09/10/2008 - Received Green Card

N-400 Application for Naturalization

09/05/2013 - Eligibility

06/08/2013 - Sent Form N-400 (90-day rule)

06/10/2013 - Priority Date

06/10/2013 - Check Cashed

07/03/2013 - Biometrics

08/05/2013 - In line for Interview

08/12/2013 - Email Notice N-400 scheduled for Interview

08/19/2013 - Interview Letter - received

09/17/2013 - Interview @ 0930am @ 101 West Congress Parkway, 2nd Floor Citizenship Office, Chicago, IL -- APPROVED!!!

09/18/2013 - Oath Letter - mailed from Chicago USCIS Office

09/19/2013 - Oath Letter - mailed from the National Benefits Center

09/20/2013 - Oath Letter - from Chicago USCIS Office received

09/21/2013 - Oath Letter - from the National Benefits Center received

2 Oath Ceremony Appointment Letters

09/27/2013 - Oath Ceremony

Posted (edited)

You are asking this in the citizenship section so I assume your question is in relation to applying for citizenship later on.

Will you have any problem applying for citizenship if you stay abroad for over 180 days?
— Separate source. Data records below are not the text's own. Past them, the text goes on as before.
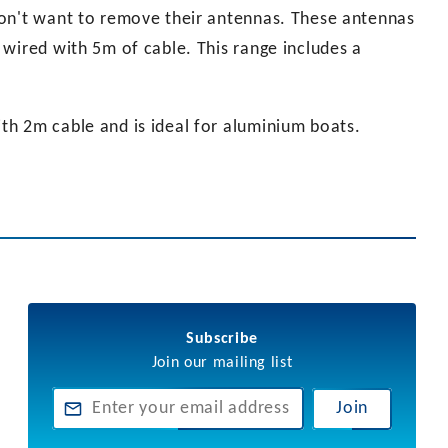
don't want to remove their antennas. These antennas
wired with 5m of cable. This range includes a
h 2m cable and is ideal for aluminium boats.
Subscribe
Join our mailing list
Join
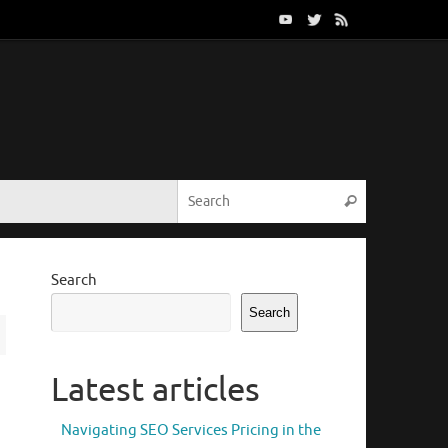
Search for:
Search
Search
Search
Latest articles
Navigating SEO Services Pricing in the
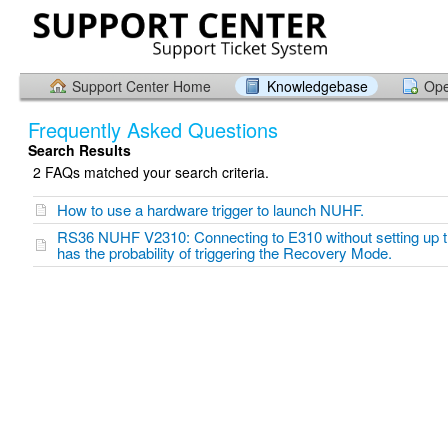
Support Center Home
Knowledgebase
Ope
Frequently Asked Questions
Search Results
2 FAQs matched your search criteria.
How to use a hardware trigger to launch NUHF.
RS36 NUHF V2310: Connecting to E310 without setting up
has the probability of triggering the Recovery Mode.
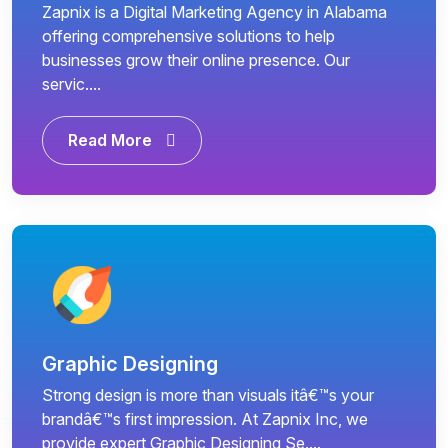
Zapnix is a Digital Marketing Agency in Alabama
offering comprehensive solutions to help
businesses grow their online presence. Our
servic....
Read More
Graphic Designing
Strong design is more than visuals itâ€™s your
brandâ€™s first impression. At Zapnix Inc, we
provide expert Graphic Designing Se....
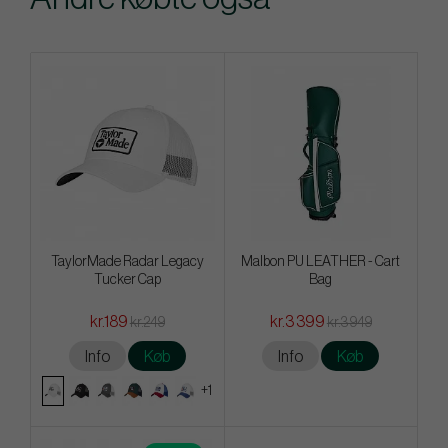
TaylorMade Radar Legacy
Malbon PU LEATHER - Cart
Tucker Cap
Bag
kr.189
kr.3 399
kr.249
kr.3 949
Info
Køb
Info
Køb
+1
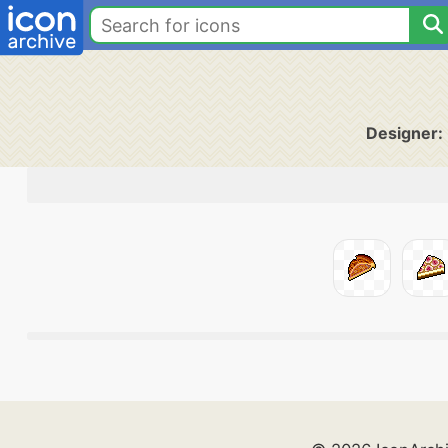
Designer:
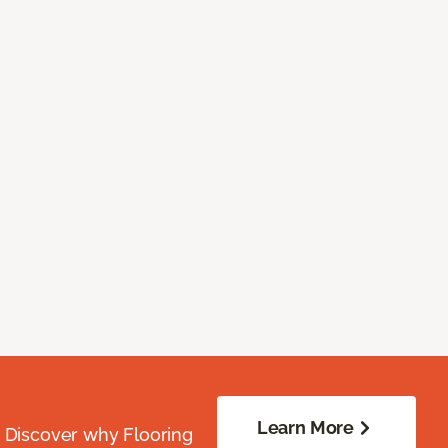
Learn More
. Discover why Flooring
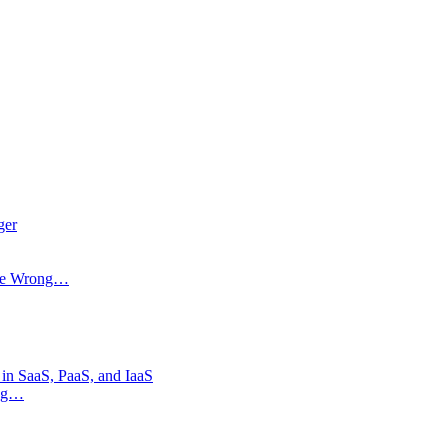
ger
 Be Wrong…
 in SaaS, PaaS, and IaaS
ong…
You shouldn't have any problems at all if you have documentation about your mom's surgery / recovery / medical difficulties.

But don't stay abroad more than a year, and don't risk it by staying abroad almost a year. If you stay over a year abroad no documentation can save your timely citizenship. Your residency clock will be reset back to zero.

Edited by env88
Filed: Timeline
Posted

Thank you everyone, for your kind response! I will stay just a little over 180 days, less than 7 months. I will bring all the documentation with me in case of a secondary inspection. And yes, I did have concerns for when I apply for citizenship. Looks like it should be alright.

Filed: Citizen (apr) Country: Tunisia
Timeline
Posted

Thank you everyone, for your kind response! I will stay just a little over 180 days, less than 7 months. I will bring all the documentation with me in case of a secondary inspection. And yes, I did have concerns for when I apply for citizenship. Looks like it should be alright.

7 montha is okay I mean the immigration officer will question why you stayed that long and obviously our mothers are really important to us and we would give them our lives if we had to. But I don't think that they will give you a hard time regarding your situation not even when you apply for citizenship. It's out of your control when it comes to illness.